Say My Name Say My Name: Rapin Conquers Hearts, Minds and VR HeadSets in Wonky Digital Dystopia Piece
After exploring themes of rebirth and reincarnation in her 2019 Bosnian war feature debut, Heroes Don’t Die (read review), Aude Léa Rapin turns her focus to incarceration and a dystopian cyber-futurism world where virtual reality is more than a tool it is a lethal and ethically charged weapon. A French and English-language film medium-budget sci-fi thriller, Planète B. effectively sidesteps your usual world under draconian control and sees Adèle Exarchopoulos and Souheila Yacoub imbuing their characters with a raw vulnerable survivalist energy, but the film’s playful shifts between parallel journeys, dual realities, and interconnected worlds sometimes feels over-stuffed and a bit silly to the point of distraction.
Set less than two decades into the future in present-day France, a violent clash between the government and anti-fascist anarchists results in the disappearance of several individuals, notably one Julia Bombarth (Exarchopoulos). When she awakens, Julia finds herself beached and then trapped on another planet—more like a tropical version of Gitmo, complete with an underutilized swimming pool — fenced off with physical and mental barriers. Here, the authorities aim to break her spirit in what often feels like a Russian roulette existence among her stranded peers. Enter Nour (Yacoub), a rogue figure searching for her QR code, a borrowed identity, coveted freedom, and a VR headset. She, too, has a past she’d rather leave behind, and her best-laid escape plan in this new reality is to make it to Canada. In the most unconventional of ways, Nour and Julia form a fragile alliance, becoming mutually dependent—a two-way street of shared intel and survival strategies.

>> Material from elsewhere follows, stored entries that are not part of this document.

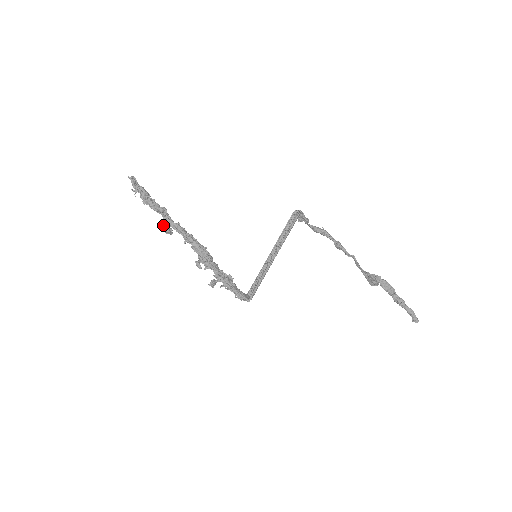
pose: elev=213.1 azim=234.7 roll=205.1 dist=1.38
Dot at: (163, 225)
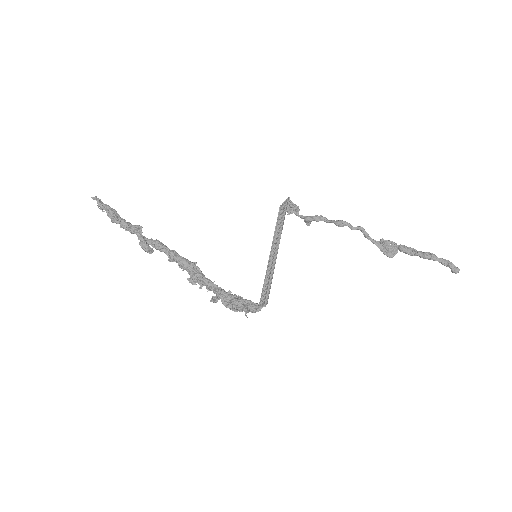
Dot at: (140, 242)
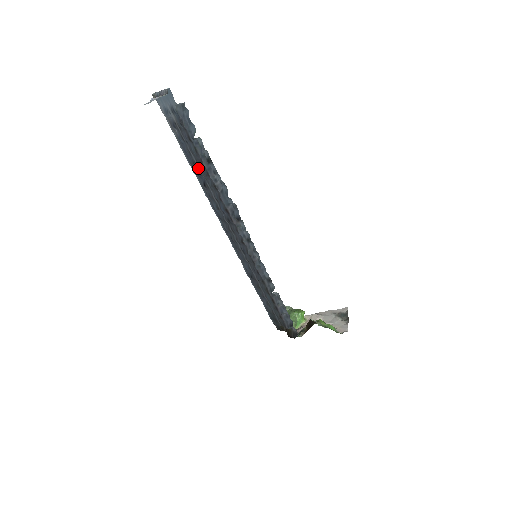
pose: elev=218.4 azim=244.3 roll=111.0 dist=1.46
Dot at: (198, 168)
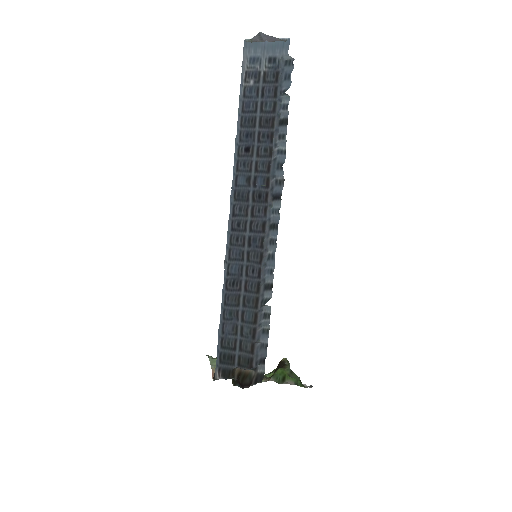
Dot at: (254, 128)
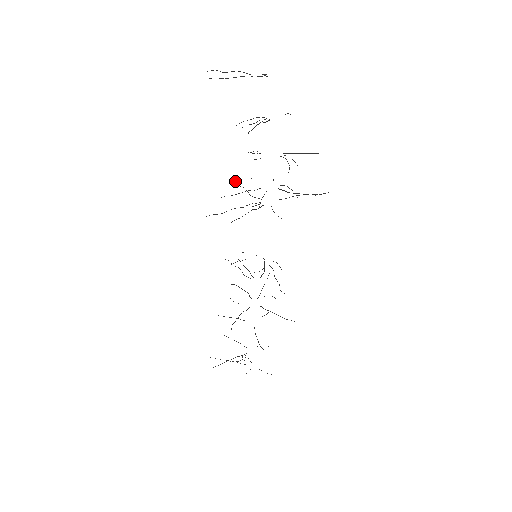
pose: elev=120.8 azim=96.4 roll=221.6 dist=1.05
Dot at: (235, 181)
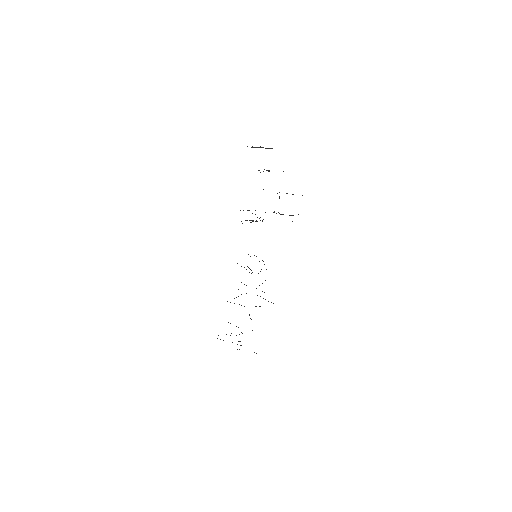
Dot at: occluded
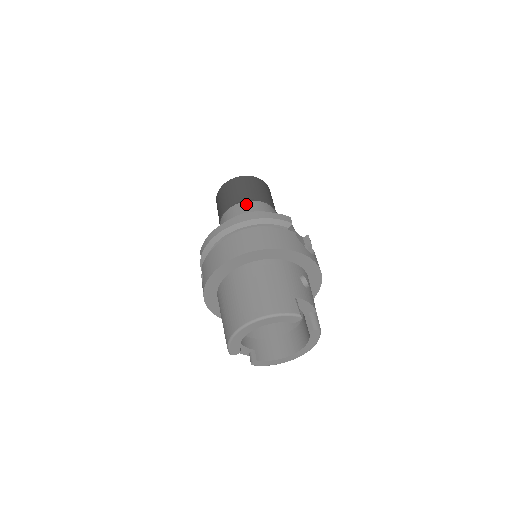
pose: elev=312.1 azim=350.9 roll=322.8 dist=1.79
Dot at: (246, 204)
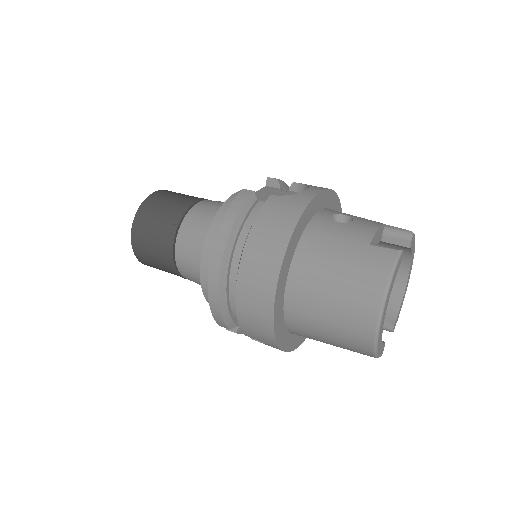
Dot at: (183, 234)
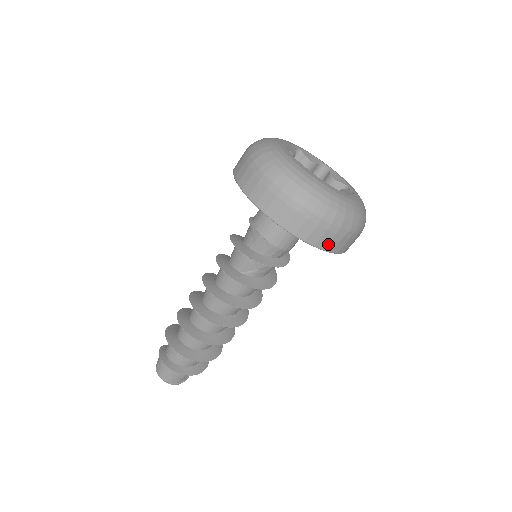
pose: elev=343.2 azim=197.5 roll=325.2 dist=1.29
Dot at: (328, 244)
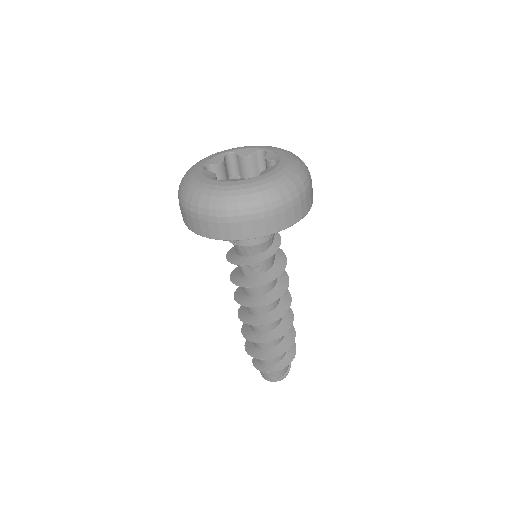
Dot at: (254, 232)
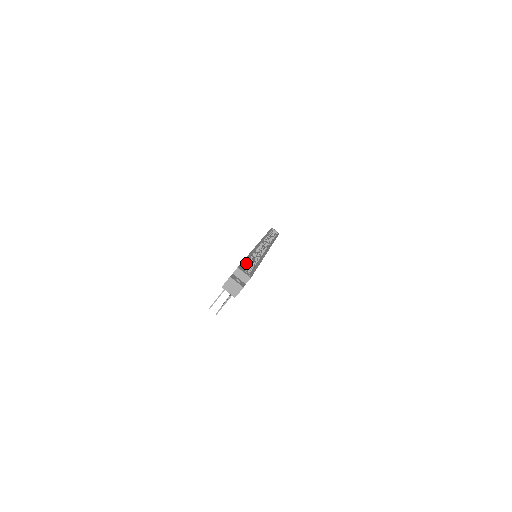
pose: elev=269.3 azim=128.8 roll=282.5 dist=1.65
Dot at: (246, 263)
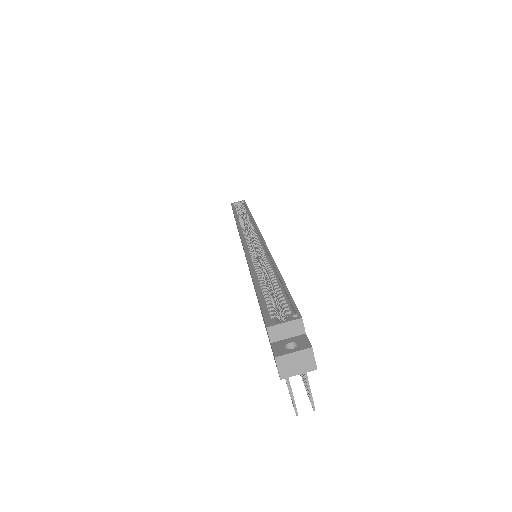
Dot at: (264, 296)
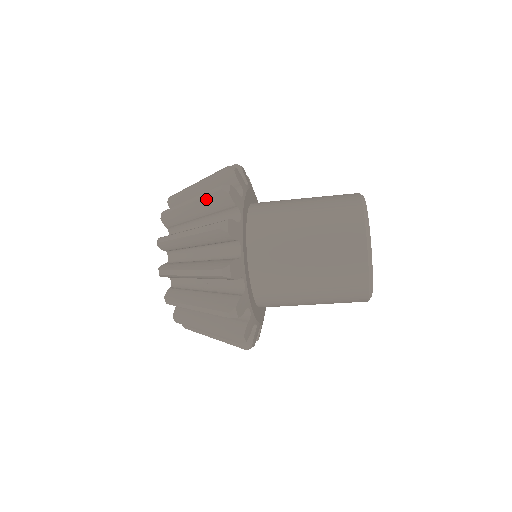
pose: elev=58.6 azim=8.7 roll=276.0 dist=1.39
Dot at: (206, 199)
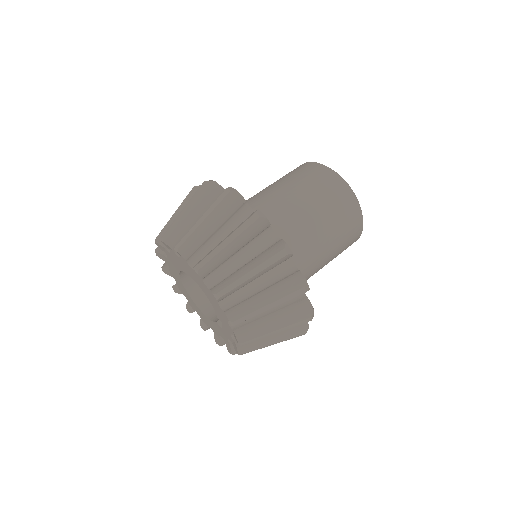
Dot at: (186, 201)
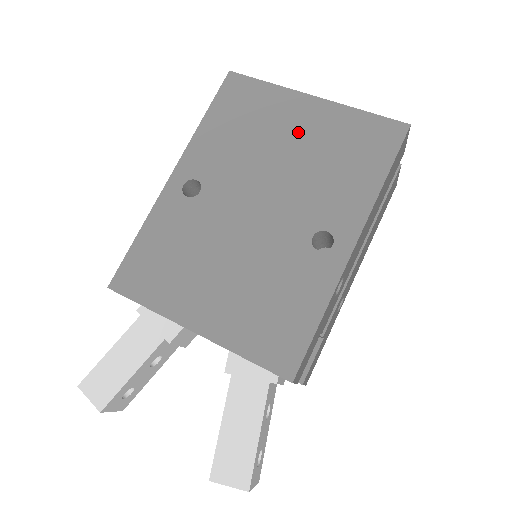
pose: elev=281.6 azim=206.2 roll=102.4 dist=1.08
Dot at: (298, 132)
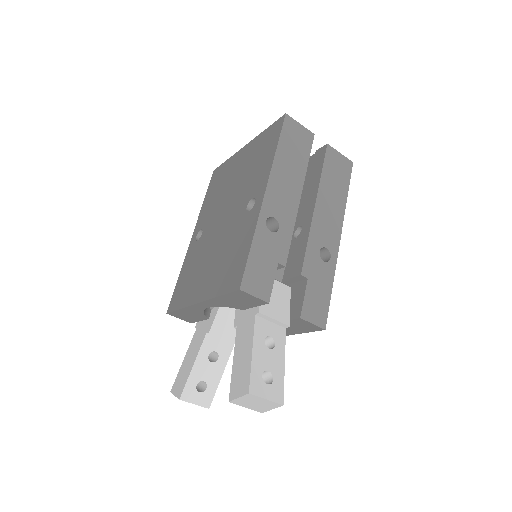
Dot at: (239, 167)
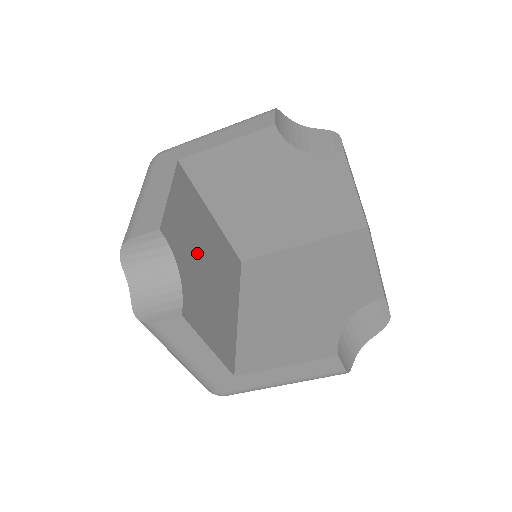
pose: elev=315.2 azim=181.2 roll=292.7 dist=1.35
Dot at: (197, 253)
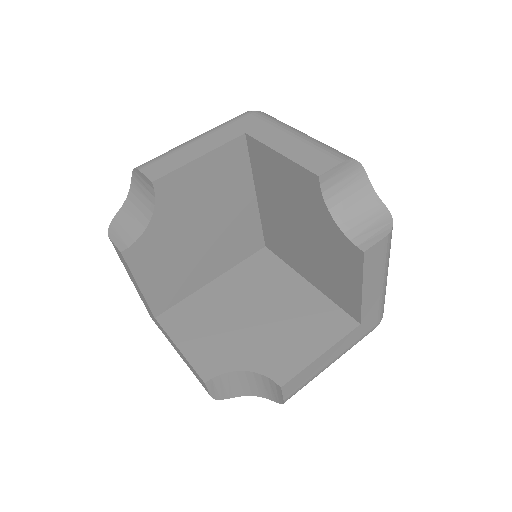
Dot at: (195, 217)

With possible reference points of highbrow Christopher Nolan, Alex Garland cinema, 1960’s The Prisoner, 50’s paranoia cinema and Babluani’s 13 Tzameti, the film flushes out this idea of identity being transitory and ownership of self being both tangible, versatile and a numbers game — almost sand castle like in existence. Exarchopoulos and Yacoub anchor the film, but the premise feels somewhat clunky, with supporting characters lacking any kind of depth (see India Hair’s limited range). Adding to the film’s unsettling atmosphere, filmmaker Bertrand Bonello provides an eerie synth score, while cinematographer Jeanne Lapoirie bathes the moonlit beachfront scenes in dark blues, reminding us of the visceral reality that our bodies’ main appendage is the thing that pumps our blood. Planète B hints at a deeper commentary on the uneasy relationship between police surveillance and journalistic rights, but as a genre exercise, it leans heavily into the blurred lines between reality and illusion. At its core, the message seems to be that we are all avatars of our own existence.
Reviewed on August 29th at the 2024 Venice Film Festival (81st edition) – International Critics’ Week (opening film). 118 Minutes.